Passages (2023)

Direction: Ira Sachs
Country: USA

Ira Sachs, the director of Love is Strange (2014) and Little Men (2016), follows up with Passages, an intense drama film that’s neither kitschy nor unrealistic. The film’s Paris is a place where lust and artistic ambition can coexist; and that city atmosphere seems to suit Tomas (Franz Rogowski), a German filmmaker who abandons his longtime English husband, Martin (Ben Whishaw), to have an affair with a woman, Agathe (Adèle Exarchopoulos). 

Propelled by desiring forces and emotional ebbs and flows, the film marks a tough period of transition in the lives of these three characters. There’s this cumulative toxicity spread by an electric narcissist who lives according to his own pleasures, without taking others into consideration. Tomas’ unsettling ego is harmed when his dominance fails. Conveying exactly that, Rogowski elevates a story that, although meandering on occasion, is implacably lucid. It’s a painful view of the failures, doubts and losses of love.

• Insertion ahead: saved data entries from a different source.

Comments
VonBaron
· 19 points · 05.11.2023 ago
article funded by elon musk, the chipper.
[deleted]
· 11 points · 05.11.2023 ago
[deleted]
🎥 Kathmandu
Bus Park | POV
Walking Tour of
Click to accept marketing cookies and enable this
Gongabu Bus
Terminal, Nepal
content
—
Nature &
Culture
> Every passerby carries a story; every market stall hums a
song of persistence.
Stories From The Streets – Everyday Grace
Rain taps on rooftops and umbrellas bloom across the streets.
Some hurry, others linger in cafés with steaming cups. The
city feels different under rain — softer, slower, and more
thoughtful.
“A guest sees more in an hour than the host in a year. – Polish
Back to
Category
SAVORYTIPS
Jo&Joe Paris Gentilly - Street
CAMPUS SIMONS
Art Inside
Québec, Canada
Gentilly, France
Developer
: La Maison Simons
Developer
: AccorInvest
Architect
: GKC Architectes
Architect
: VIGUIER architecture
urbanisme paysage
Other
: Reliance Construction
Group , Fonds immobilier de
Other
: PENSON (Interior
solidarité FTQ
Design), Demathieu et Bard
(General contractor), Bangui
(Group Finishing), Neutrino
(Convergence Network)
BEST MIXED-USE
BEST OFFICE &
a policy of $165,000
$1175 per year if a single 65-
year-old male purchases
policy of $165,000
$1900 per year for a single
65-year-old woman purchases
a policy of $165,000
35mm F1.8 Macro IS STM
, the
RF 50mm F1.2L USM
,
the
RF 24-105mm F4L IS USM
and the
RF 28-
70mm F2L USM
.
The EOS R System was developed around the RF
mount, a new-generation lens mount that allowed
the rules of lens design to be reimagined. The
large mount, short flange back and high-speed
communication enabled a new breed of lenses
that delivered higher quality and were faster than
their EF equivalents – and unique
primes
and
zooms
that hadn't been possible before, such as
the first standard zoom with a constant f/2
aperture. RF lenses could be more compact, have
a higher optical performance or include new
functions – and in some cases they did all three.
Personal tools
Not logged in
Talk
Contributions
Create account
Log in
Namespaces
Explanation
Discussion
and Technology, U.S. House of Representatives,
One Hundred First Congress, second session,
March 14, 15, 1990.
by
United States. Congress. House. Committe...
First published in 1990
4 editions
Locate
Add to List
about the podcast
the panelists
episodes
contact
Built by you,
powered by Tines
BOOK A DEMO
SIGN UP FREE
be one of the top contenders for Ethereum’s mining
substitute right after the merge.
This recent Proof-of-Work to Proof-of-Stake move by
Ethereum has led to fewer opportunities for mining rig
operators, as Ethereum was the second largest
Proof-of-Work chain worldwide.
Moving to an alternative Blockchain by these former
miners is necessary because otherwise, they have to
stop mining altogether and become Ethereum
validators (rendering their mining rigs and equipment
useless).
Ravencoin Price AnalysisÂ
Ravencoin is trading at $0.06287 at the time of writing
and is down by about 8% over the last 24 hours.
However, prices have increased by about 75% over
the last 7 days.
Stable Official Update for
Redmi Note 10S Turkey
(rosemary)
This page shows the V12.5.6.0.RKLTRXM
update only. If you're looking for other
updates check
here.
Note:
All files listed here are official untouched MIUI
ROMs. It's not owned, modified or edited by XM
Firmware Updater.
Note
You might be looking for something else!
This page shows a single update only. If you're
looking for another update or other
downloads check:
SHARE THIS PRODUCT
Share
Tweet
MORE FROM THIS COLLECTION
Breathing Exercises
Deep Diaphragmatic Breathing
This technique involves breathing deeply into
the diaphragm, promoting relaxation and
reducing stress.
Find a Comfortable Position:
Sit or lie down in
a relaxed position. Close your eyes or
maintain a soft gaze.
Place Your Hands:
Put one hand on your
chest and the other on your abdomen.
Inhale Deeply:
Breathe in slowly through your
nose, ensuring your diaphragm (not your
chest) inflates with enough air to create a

Sachs is proficient in capturing the push-and-pull of relationships, and we can feel the jealousy, frustration and tension oozing from the scenes co-written with Mauricio Zacharias, who teams up with the director for the fifth time. In the case of the female character, the screenwriters understood that quiet desperation is often more moving than noisy suffering, and we do feel commiseration for her.

Passages has the ability to be simultaneously disciplined and unpredictable. Even if it doesn’t come with the power of Sachs’ previous works, this is still a lavish and opulent story that ends pungently at the sound of free jazz saxophonist Albert Ayler’s “Rejoice Spirit”.